Tipped off by readers, the News-Leader checked into Robb's background later and discovered her husband was involved with the Klan back in the 90's, and that her father-in-law is Thomas Robb, national director of the Knights of the Ku Klux Klan.
An Associated Press report in 1990 showed that Robb's husband, Nathan, applied to adopt one mile of U.S. 65 near the Arkansas-Missouri state line as part of a litter campaign. Robb was identified as “den commander” of a Klan group in Harrison, Arkansas at the time.
Asked about her husband's involvement, Anna Robb dismissed it, saying, "That was when he was very young.”
Robb also admitted that she had previously attended Klan get-togethers, but “That was years ago, and that is not even something that comes up anymore.”

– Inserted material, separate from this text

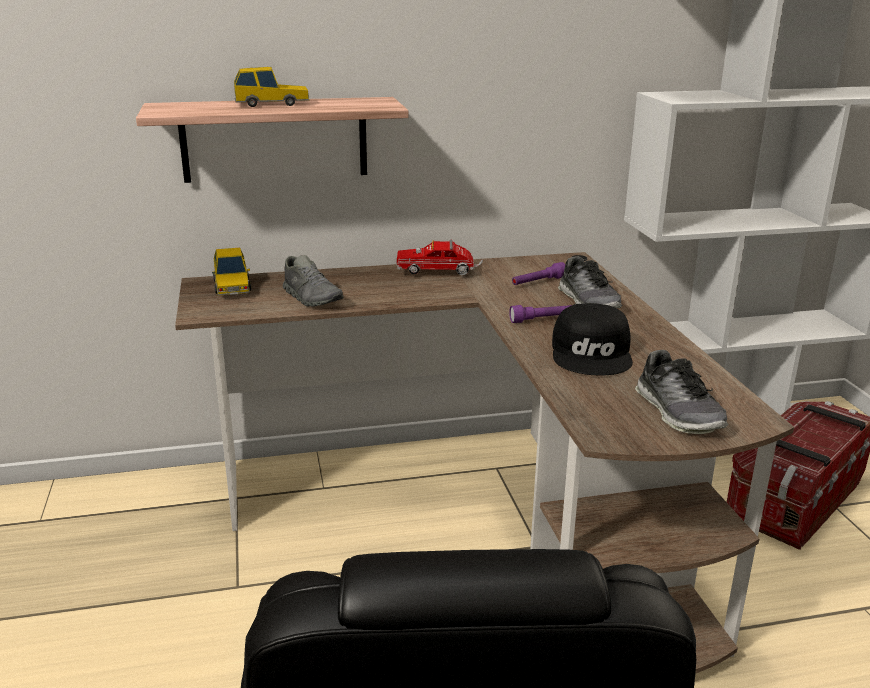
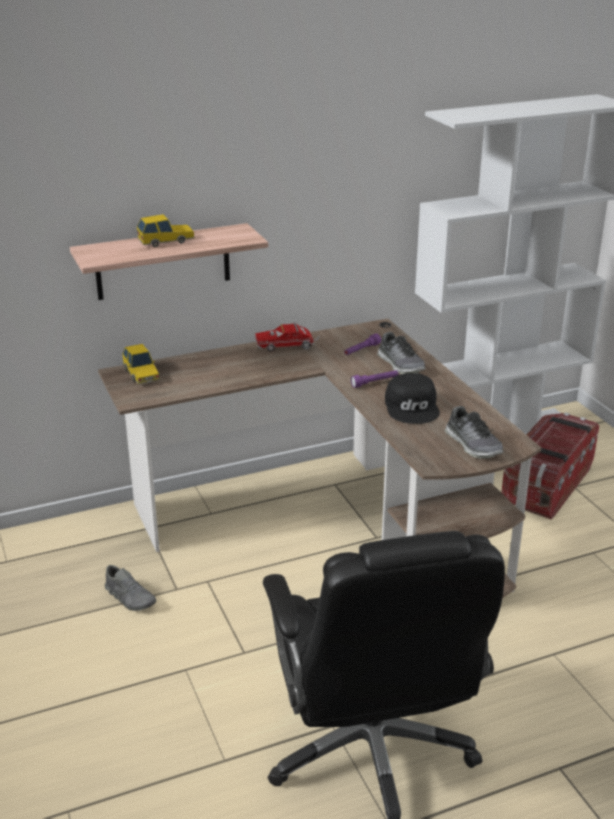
camera: 10 degrees left, 5 degrees up
(312, 298) = (205, 379): grey shoe -> grey shoe (130, 598)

Robb maintained the neither she nor her husband have ever been members of the Klan and they have had no contact with her father-in-law "for years."
Pressed about her family's involvement with the hate group, she demurred.
“It has nothing to do with me, the store or this issue at hand," she said.
Robb did not make her husband available for questions, saying he was too busy filling orders as their business has been overwhelmed with requests for Confederacy-related items since the controversy began earlier in the week.